Tuesday, June 29, 2010

Our Supreme Court Hanging by a Vote

Yesterday the Supreme Court overturned the previous judgments in McDonald v City of Chicago, a case brought in opposition to Chicago's ban against citizens' possessing handguns. The ruling was cheered by Second Amendment rights advocates and a collective sigh of relief was exhaled by all those who cherish the Constitution and the Bill of Rights.

But there was bad news amidst the good. The ruling was 5-4.

According to the opinion published by the Court yesterday, Mr. McDonald, the petitioner argued that his "right to keep and bear arms is protected by the Privileges or Immunities Clause of the Fourteenth Amendment... and that the Fourteenth Amendment's Due Process Clause incorporates the Second Amendment right."

(The Fourteenth Amendment was ratified in 1868 after the Civil War. The Republicans in Congress submitted the amendment to the States in the aftermath of the war to grant citizenship to all those born or naturalized in the United States (former slaves) and to ensure they received the rights of a citizen. The Amendment declared no state shall "deprive any person of life, liberty, or property, without due process of law; nor deny any person within its jurisdiction the equal protection of the laws.")

The City of Chicago argued that the Bill of Rights (which includes the Second Amendment) applies to the States, in effect, only under certain, limited circumstances.
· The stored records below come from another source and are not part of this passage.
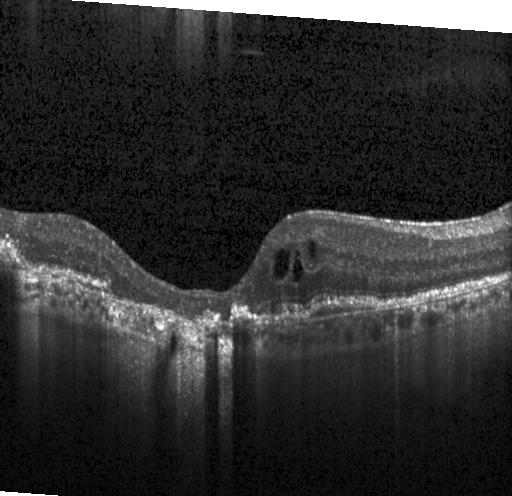

Assessment: a choroidal neovascular membrane.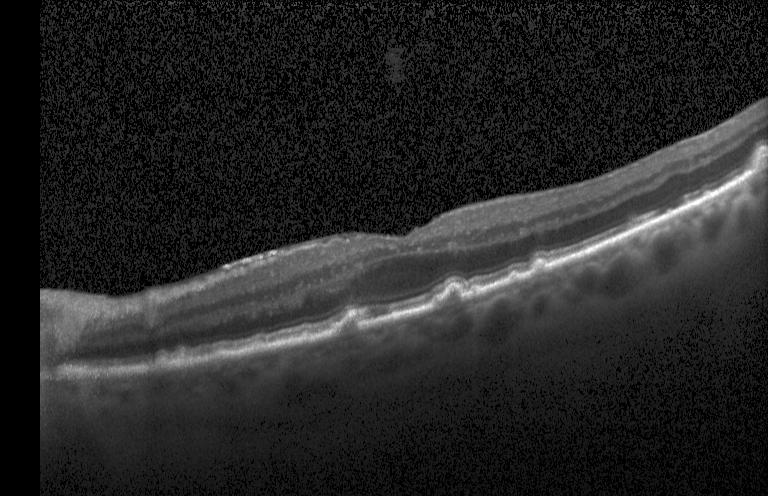
Macular OCT demonstrating sub-RPE drusenoid deposits.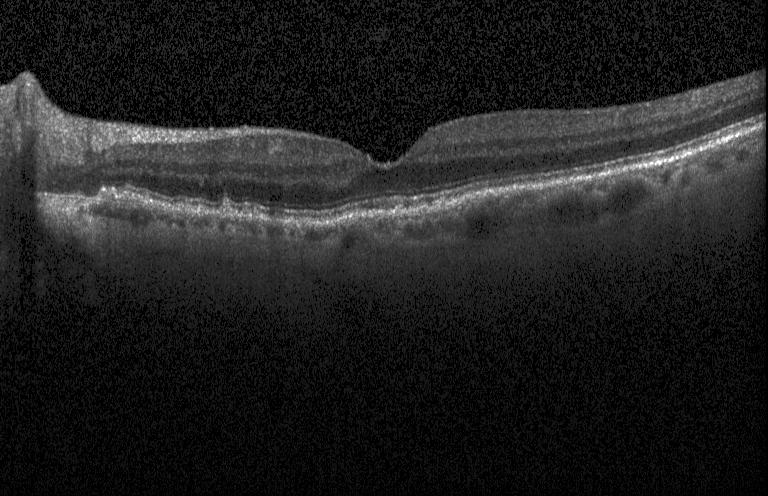 OCT scan showing multiple drusen.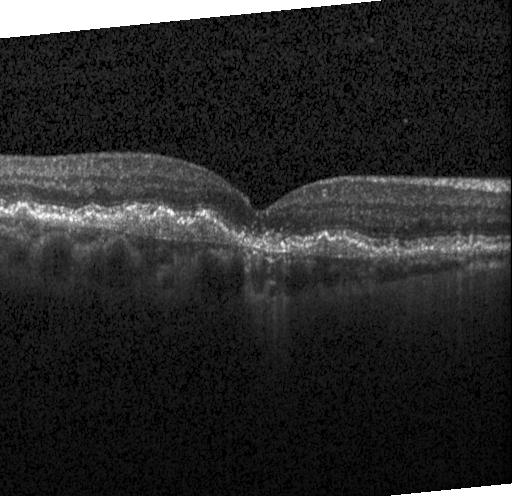
Spectral-domain OCT; optical coherence tomography B-scan; Heidelberg Spectralis OCT system
Impression: a choroidal neovascular membrane.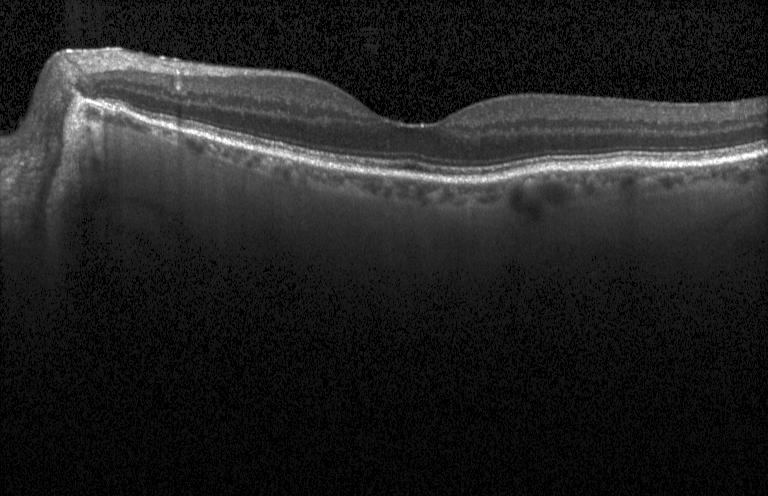

Retinal OCT B-scan — The scan shows no choroidal neovascularization, no diabetic macular edema, and no drusen.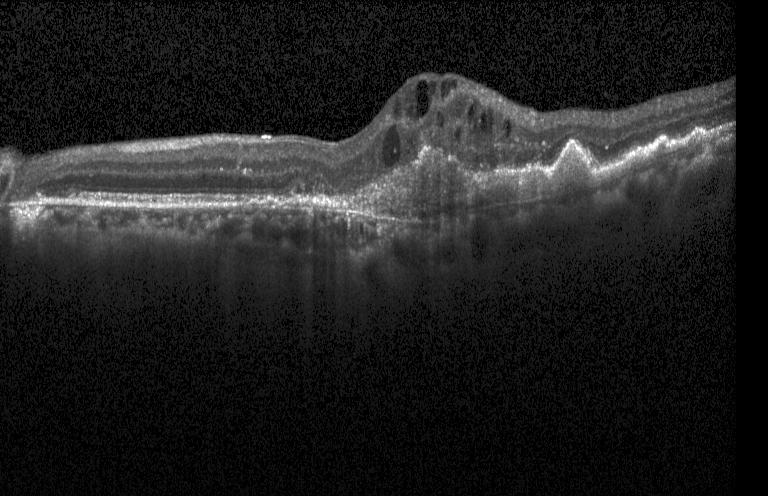 Diagnosis: choroidal neovascularization (CNV).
And their reading of the Fourteenth Amendment is equally as limited when it comes to the Privileges or Immunities Clause. They argue that both the Bill of Rights and the Fourteenth Amendment Privileges or Immunities Clause apply only to the Federal Government or those rights "which owe their existence to the Federal government," not the States.
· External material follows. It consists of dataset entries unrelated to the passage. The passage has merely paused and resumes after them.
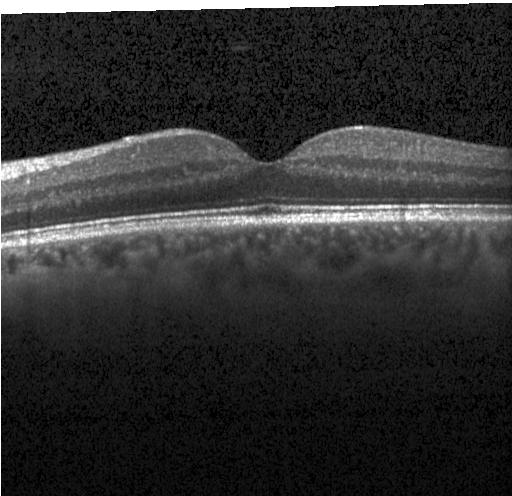

Retinal OCT cross-section showing no choroidal neovascularization, diabetic macular edema, or drusen.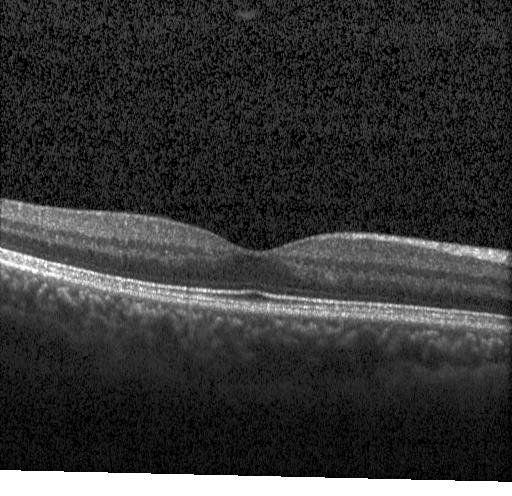

Macular OCT demonstrating no choroidal neovascularization, diabetic macular edema, or drusen.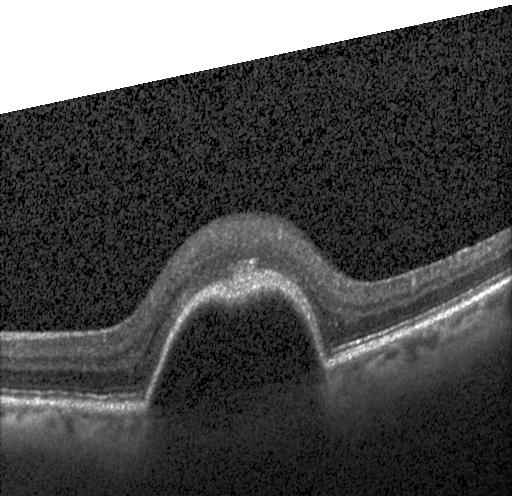

The scan shows a choroidal neovascular membrane.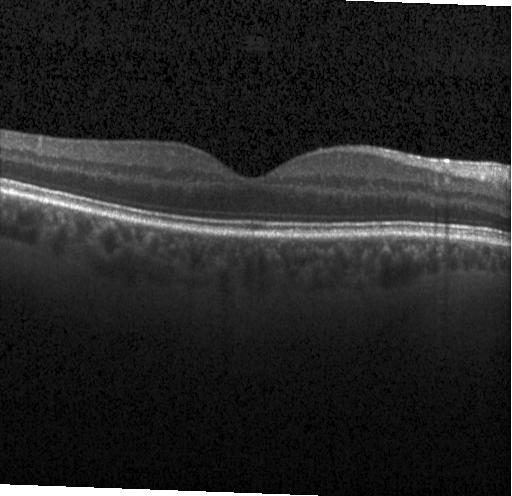
OCT scan showing no choroidal neovascularization, diabetic macular edema, or drusen.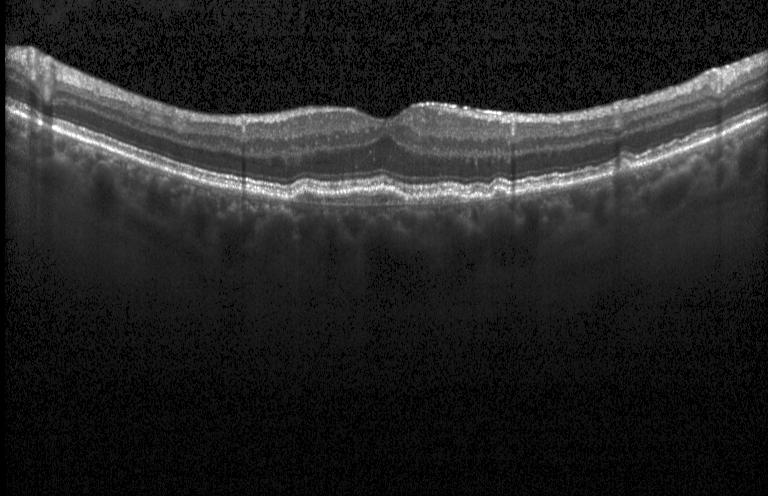 OCT B-scan showing choroidal neovascularization.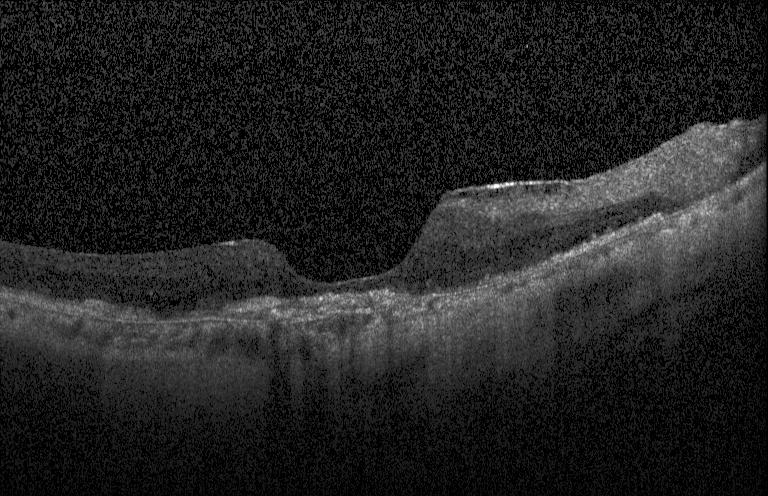

OCT B-scan. Impression: a choroidal neovascular membrane.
But this argument is fundamentally flawed of our basic understanding of the Constitution and the Bill of Rights and the Founders intentions. Allow me to quote from Our Documents, 100 Milestone Documents from the National Archives, a book I purchased in the bookstore of the National Archives. Following is the intro to the Bill of Rights:

During the debates on the adoption of the Constitution, its opponents repeatedly charged that the document would open the way to tyranny by the central government. Richard Henry Lee, for one, despaired at the absence of protection of "those essential rights of mankind without which liberty cannot exist...They demanded a "bill of rights," that would specify the immunities of individual citizens (emphasis mine).